Chacun a bien ses raisons de vivre, pour se lever chaque matin, faire son ouvrage, son « métier » d’homme ou de femme, qu’on soit jeune, ou adulte, ou vieillard, en bonne santé ou marqué par divers handicaps. L’on est attaché à des êtres chers et des projets passionnants.

En ces jours d’hiver où les nuits sont longues, les lumières ne manquent pas, scintillements qui éblouissent et aveuglent, ou qui éclairent nos routes. Puisque nous allons fêter Noël et le Nouvel An, je me pose d’abord deux questions : À quelle source pouvons-nous boire ? Vers quoi allons-nous ?

« Tout nous est donné » ou « le subversif de la crèche ».

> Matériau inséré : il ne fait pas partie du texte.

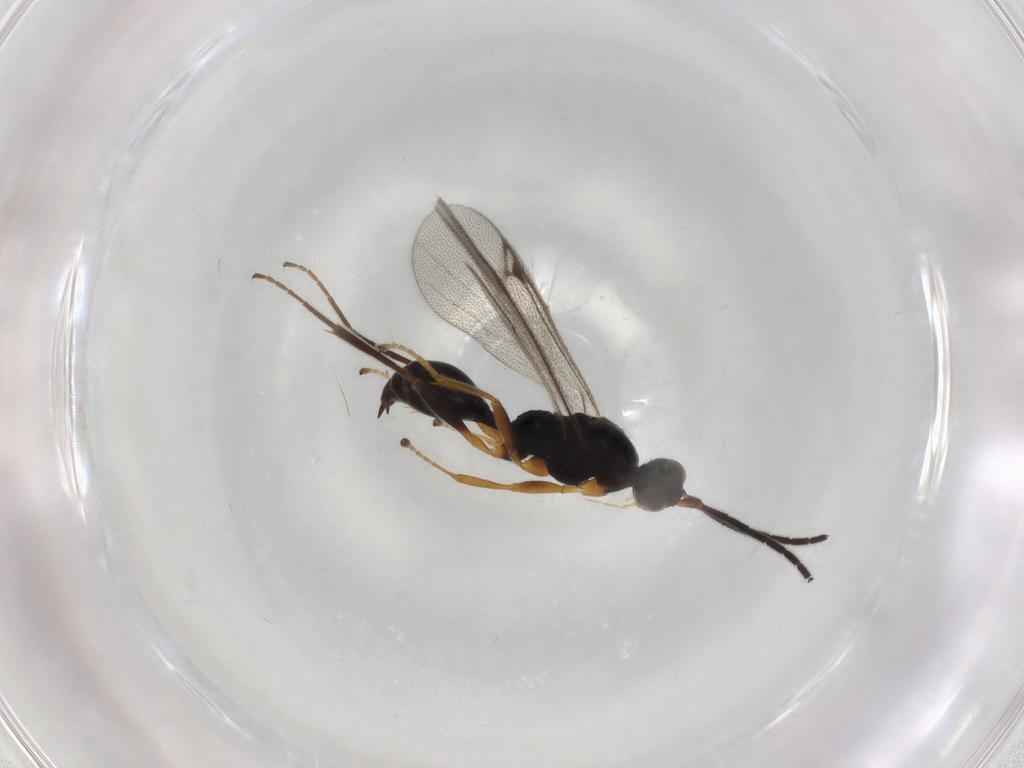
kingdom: Animalia
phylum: Arthropoda
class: Insecta
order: Hymenoptera
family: Proctotrupidae
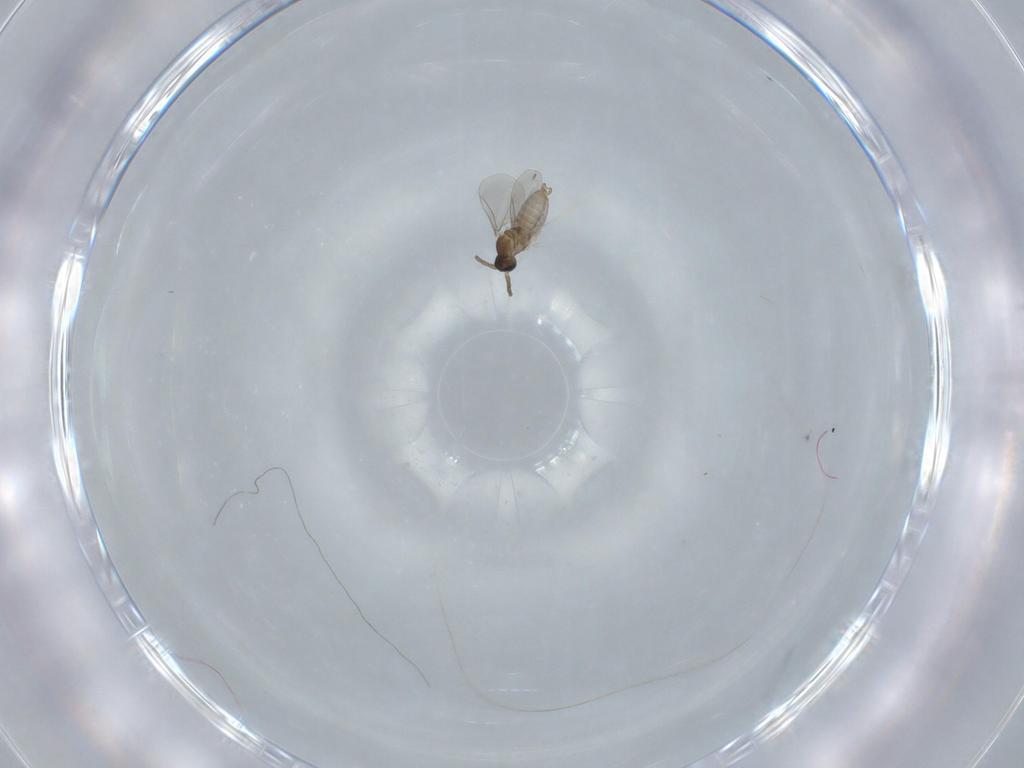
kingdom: Animalia
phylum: Arthropoda
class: Insecta
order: Diptera
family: Cecidomyiidae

Evidemment, en croyant que je suis, la source est à la crèche ! Quelques-uns en font un épouvantail et d’autres un drapeau. Elle est d’abord un pauvre berceau, inoffensif. C’est l’accueil d’un enfant.

Nous sommes tous passés par là. La crèche nous renvoie à ceux dont nous sommes venus, qui nous ont façonnés, marqués, notre héritage génétique, la couleur de nos yeux, notre tempérament. L’éducation reçue dans la famille et à l’école nous a fait grandir. Notre histoire est jalonnée de nos réussites, nos échecs. De multiples rencontres nous ont influencés, et aussi des épreuves, et les carrefours de la maladie, des ruptures. Des choix successifs nous ont construits. Chacun peut se souvenir de son histoire personnelle, comment notre enfance, notre adolescence et notre jeunesse nous ont ouverts à l’autre, à la vie ensemble.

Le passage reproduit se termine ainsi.